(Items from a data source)
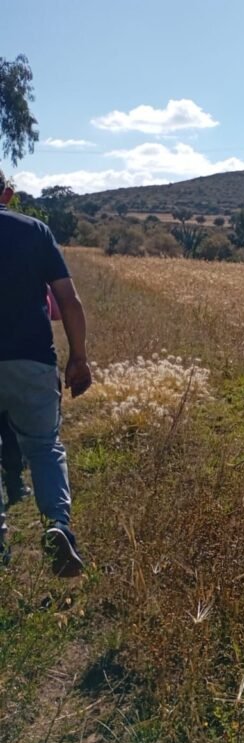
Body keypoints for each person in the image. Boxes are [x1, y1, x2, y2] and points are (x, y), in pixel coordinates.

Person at [0, 169, 92, 576]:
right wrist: (79, 357)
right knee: (42, 446)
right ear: (7, 193)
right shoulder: (35, 231)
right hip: (32, 358)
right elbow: (68, 300)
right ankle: (58, 526)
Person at [0, 289, 58, 505]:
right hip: (27, 357)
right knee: (15, 429)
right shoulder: (29, 260)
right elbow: (58, 311)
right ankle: (15, 482)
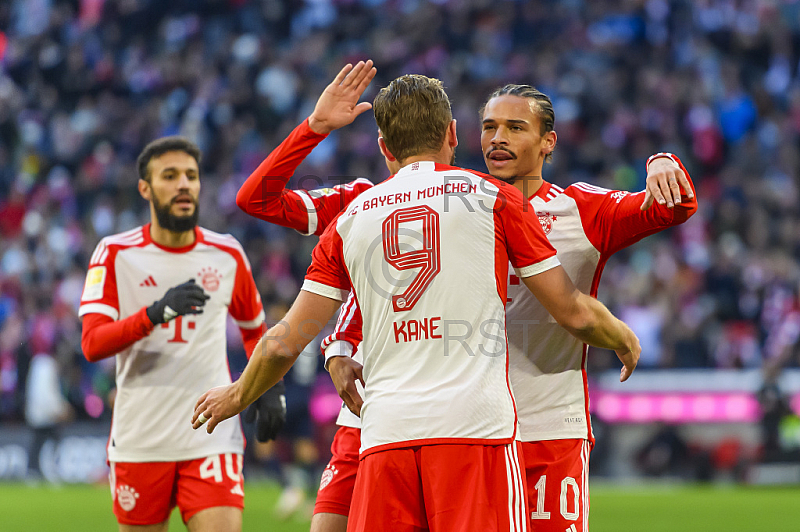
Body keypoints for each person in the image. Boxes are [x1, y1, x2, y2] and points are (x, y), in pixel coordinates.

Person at [236, 71, 693, 531]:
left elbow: (676, 207)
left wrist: (662, 160)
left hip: (537, 424)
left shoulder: (580, 210)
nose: (499, 138)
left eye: (516, 128)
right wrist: (339, 345)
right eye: (490, 126)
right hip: (412, 421)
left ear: (548, 142)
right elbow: (271, 207)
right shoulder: (430, 198)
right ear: (460, 133)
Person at [79, 136, 286, 532]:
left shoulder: (227, 254)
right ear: (145, 187)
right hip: (141, 437)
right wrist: (156, 313)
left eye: (191, 176)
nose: (183, 185)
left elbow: (254, 332)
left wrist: (267, 387)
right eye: (169, 176)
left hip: (211, 431)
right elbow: (92, 343)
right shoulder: (114, 253)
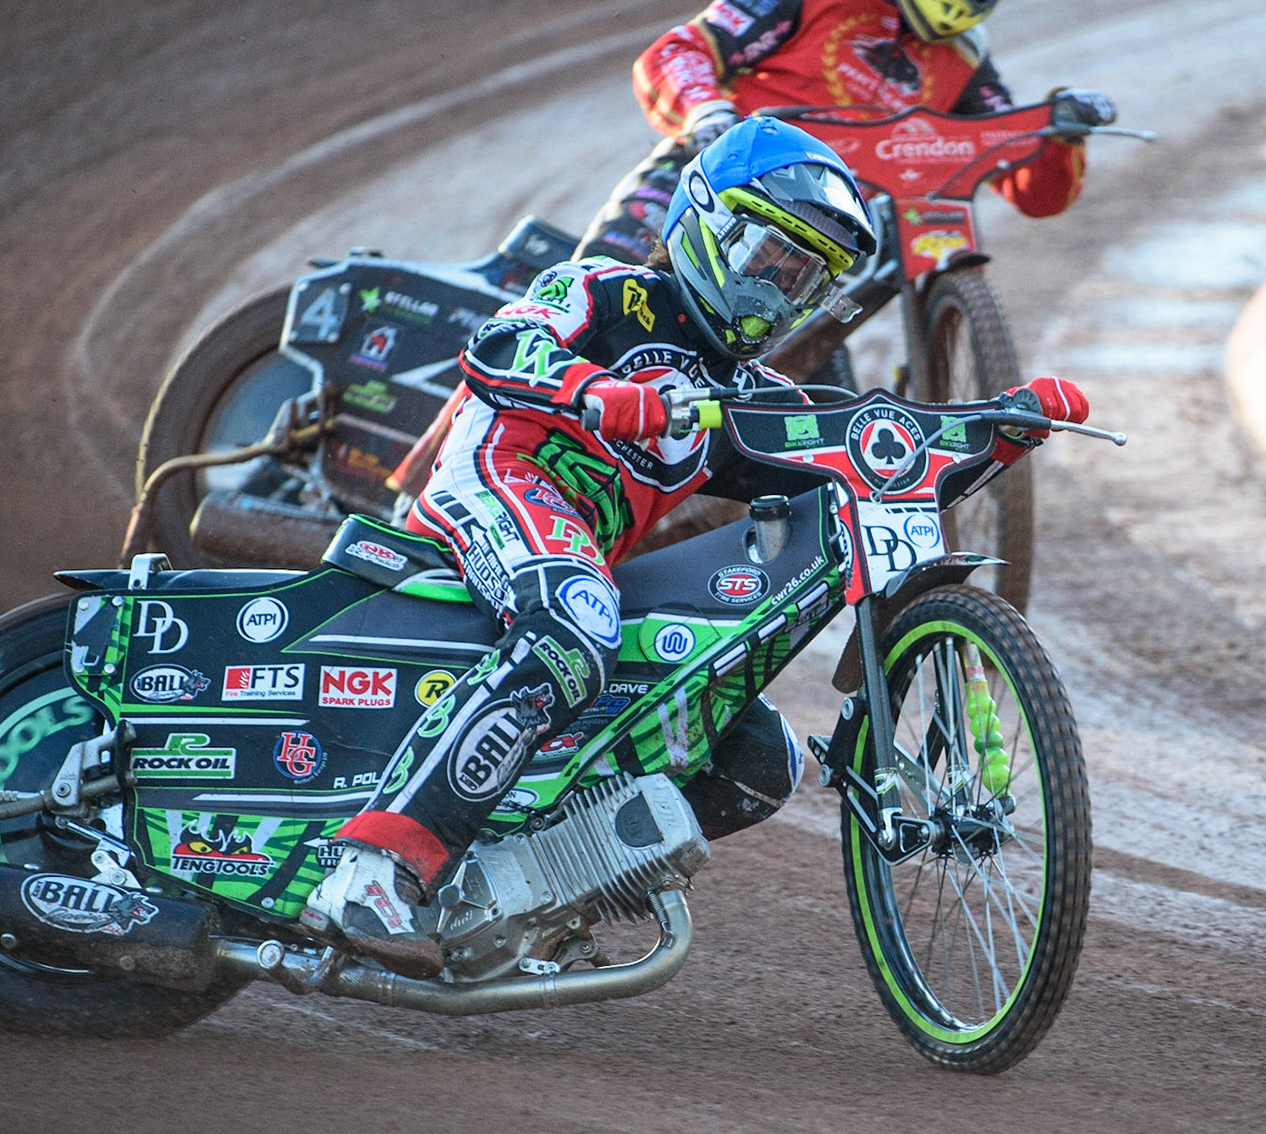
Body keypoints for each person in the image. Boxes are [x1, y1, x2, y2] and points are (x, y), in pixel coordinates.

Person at [302, 117, 1091, 977]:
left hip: (580, 556)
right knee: (577, 619)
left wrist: (993, 431)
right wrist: (601, 392)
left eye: (801, 282)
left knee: (758, 759)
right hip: (497, 480)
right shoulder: (608, 292)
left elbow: (858, 460)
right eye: (767, 258)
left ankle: (528, 882)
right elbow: (495, 348)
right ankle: (373, 865)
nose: (775, 293)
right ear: (705, 223)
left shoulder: (751, 394)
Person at [576, 0, 1117, 265]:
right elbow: (677, 53)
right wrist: (706, 113)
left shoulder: (966, 57)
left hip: (840, 226)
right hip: (716, 177)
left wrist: (1059, 133)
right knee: (601, 287)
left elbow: (1024, 183)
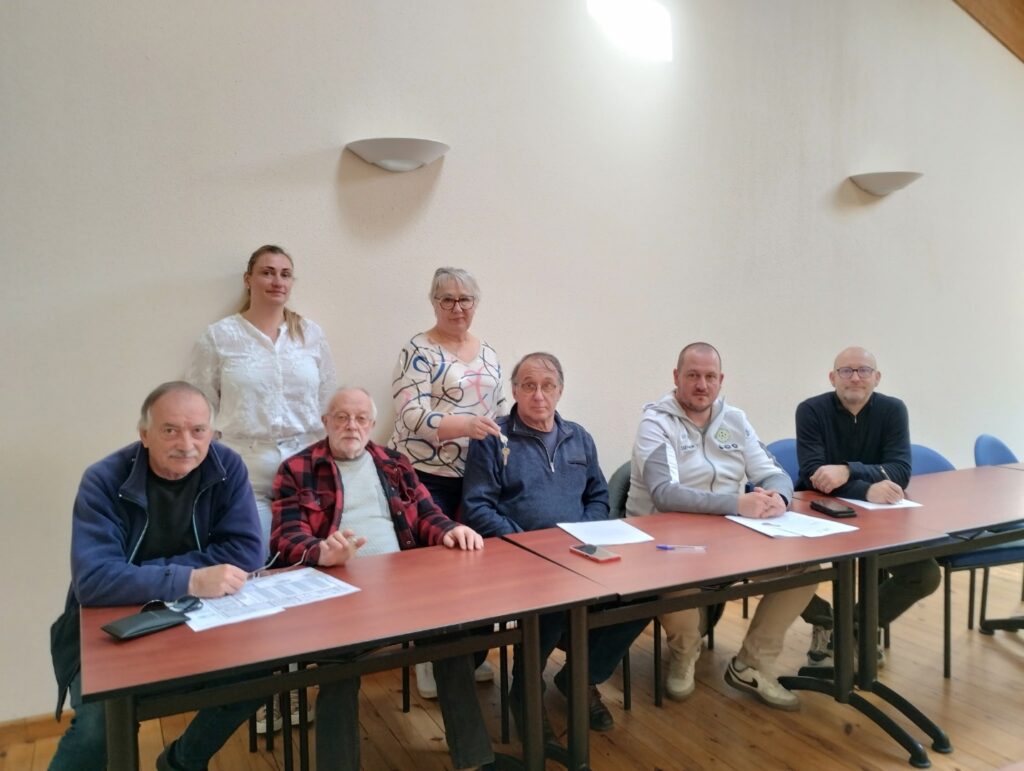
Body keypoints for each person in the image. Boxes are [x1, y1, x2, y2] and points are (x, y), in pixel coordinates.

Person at [270, 387, 496, 771]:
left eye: (360, 419)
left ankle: (475, 761)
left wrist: (449, 530)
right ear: (325, 422)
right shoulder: (296, 468)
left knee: (451, 639)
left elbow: (426, 512)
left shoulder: (394, 463)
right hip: (336, 593)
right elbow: (284, 538)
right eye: (341, 417)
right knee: (338, 666)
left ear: (372, 425)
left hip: (402, 587)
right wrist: (322, 553)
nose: (351, 426)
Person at [48, 382, 265, 771]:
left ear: (211, 434)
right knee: (100, 728)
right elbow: (95, 581)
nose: (186, 443)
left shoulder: (226, 466)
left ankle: (182, 762)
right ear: (144, 434)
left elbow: (248, 553)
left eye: (198, 430)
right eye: (170, 430)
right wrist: (190, 579)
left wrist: (137, 574)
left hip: (201, 622)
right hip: (112, 630)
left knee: (261, 673)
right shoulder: (102, 480)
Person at [462, 353, 649, 735]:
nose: (538, 395)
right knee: (551, 593)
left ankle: (581, 677)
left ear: (560, 391)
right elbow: (476, 505)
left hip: (579, 548)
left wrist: (583, 533)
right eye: (528, 386)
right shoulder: (492, 438)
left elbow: (600, 496)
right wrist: (530, 543)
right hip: (521, 557)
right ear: (514, 390)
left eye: (547, 386)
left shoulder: (578, 436)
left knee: (646, 592)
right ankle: (526, 691)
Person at [626, 342, 818, 711]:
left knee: (807, 570)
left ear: (720, 380)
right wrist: (738, 504)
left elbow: (773, 472)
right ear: (676, 378)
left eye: (710, 376)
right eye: (693, 375)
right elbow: (665, 494)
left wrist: (778, 497)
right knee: (674, 583)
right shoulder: (655, 422)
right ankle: (684, 654)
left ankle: (752, 663)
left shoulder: (735, 420)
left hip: (730, 540)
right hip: (665, 544)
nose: (702, 385)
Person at [389, 266, 504, 695]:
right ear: (434, 303)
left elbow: (499, 407)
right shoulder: (417, 349)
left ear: (476, 303)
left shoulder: (489, 352)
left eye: (465, 299)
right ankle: (428, 661)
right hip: (423, 474)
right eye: (447, 300)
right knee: (432, 574)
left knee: (475, 568)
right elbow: (409, 413)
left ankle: (467, 656)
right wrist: (466, 426)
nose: (457, 307)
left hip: (477, 477)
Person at [186, 244, 337, 549]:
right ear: (248, 279)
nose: (277, 281)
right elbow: (200, 406)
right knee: (258, 557)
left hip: (307, 468)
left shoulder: (310, 334)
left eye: (285, 274)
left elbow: (327, 399)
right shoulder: (220, 336)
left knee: (312, 559)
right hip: (246, 468)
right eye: (267, 273)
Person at [795, 346, 938, 666]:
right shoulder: (811, 411)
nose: (855, 377)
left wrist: (847, 471)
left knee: (924, 573)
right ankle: (824, 618)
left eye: (863, 370)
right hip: (818, 514)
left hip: (879, 522)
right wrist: (868, 488)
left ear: (877, 377)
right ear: (833, 378)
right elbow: (813, 474)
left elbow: (901, 471)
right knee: (768, 565)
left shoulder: (893, 410)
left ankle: (855, 628)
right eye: (846, 371)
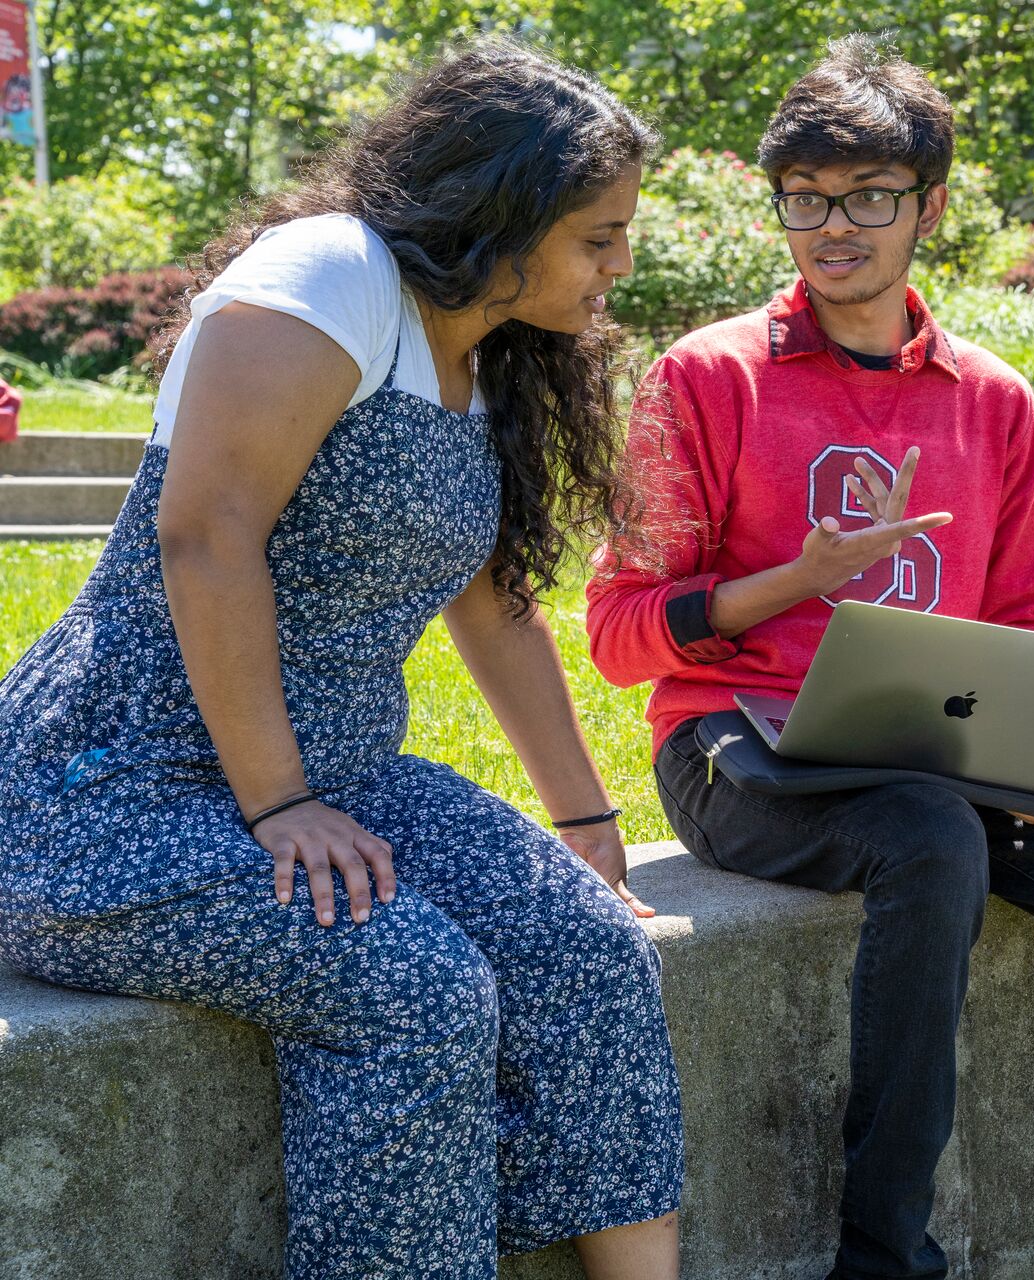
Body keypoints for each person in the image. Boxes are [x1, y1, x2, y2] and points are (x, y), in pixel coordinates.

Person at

Task to carry out
From the line containing "left knee: (312, 559)" down to the last line of the entries above, retype each line exactly as it stands, but skip the pictures.

Task answer
left knee: (312, 559)
right hip: (246, 468)
right eye: (267, 273)
Person at [795, 346, 938, 666]:
right shoulder: (811, 411)
nose: (855, 377)
left wrist: (847, 471)
left knee: (924, 573)
right ankle: (824, 618)
left eye: (863, 370)
right hip: (818, 514)
left hip: (879, 522)
right wrist: (868, 488)
left ear: (877, 377)
right ear: (833, 378)
right elbow: (813, 474)
left elbow: (901, 471)
right knee: (768, 565)
left shoulder: (893, 410)
left ankle: (855, 628)
right eye: (846, 371)
Body keypoints for each person in the image. Boxes are [x1, y1, x2, y2] and points are (x, y), in pixel coordinates.

Person at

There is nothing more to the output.